Nonetheless, you have now reached the state of the art of the late 1980s when fully connected deep networks were the method of choice for neural network modeling. Our next conceptual step will be to consider images. Before we do so, we need to review a number of statistical basics and details on how to compute models efficiently.
5.2.4. Exercises¶
Change the number of hidden units
num_hiddens
and plot how its number affects the accuracy of the model. What is the best value of this hyperparameter?Try adding a hidden layer to see how it affects the results.
Why is it a bad idea to insert a hidden layer with a single neuron? What could go wrong?
How does changing the learning rate alter your results? With all other parameters fixed, which learning rate gives you the best results? How does this relate to the number of epochs?
Let’s optimize over all hyperparameters jointly, i.e., learning rate, number of epochs, number of hidden layers, and number of hidden units per layer.
What is the best result you can get by optimizing over all of them?
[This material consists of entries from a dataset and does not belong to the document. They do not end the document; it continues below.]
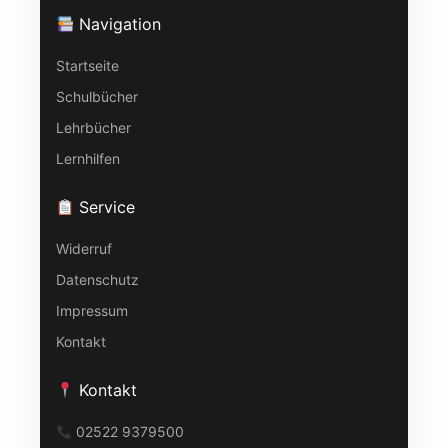
Navigation
Startseite
Schulbücher
Lehrbücher
Lernhilfen
Service
Widerruf
Datenschutz
Impressum
Kontakt
Kontakt
02522 9379500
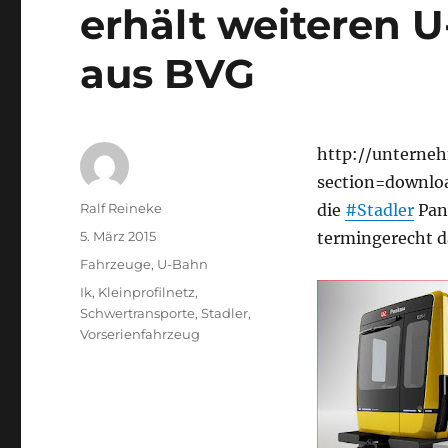
erhält weiteren 
aus BVG
http://unterne
section=downlo
Autor
Ralf Reineke
die
#Stadler
Pan
Veröffentlicht
5. März 2015
termingerecht d
am
Kategorien
Fahrzeuge
,
U-Bahn
Schlagwörter
Ik
,
Kleinprofilnetz
,
Schwertransporte
,
Stadler
,
Vorserienfahrzeug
Why it is much more challenging to deal with multiple hyperparameters?
Describe an efficient strategy for optimizing over multiple parameters jointly.
Compare the speed of the framework and the from-scratch implementation for a challenging problem. How does it change with the complexity of the network?
Measure the speed of tensor–matrix multiplications for well-aligned and misaligned matrices. For instance, test for matrices with dimension 1024, 1025, 1026, 1028, and 1032.
How does this change between GPUs and CPUs?
Determine the memory bus width of your CPU and GPU.
Try out different activation functions. Which one works best?
Is there a difference between weight initializations of the network? Does it matter?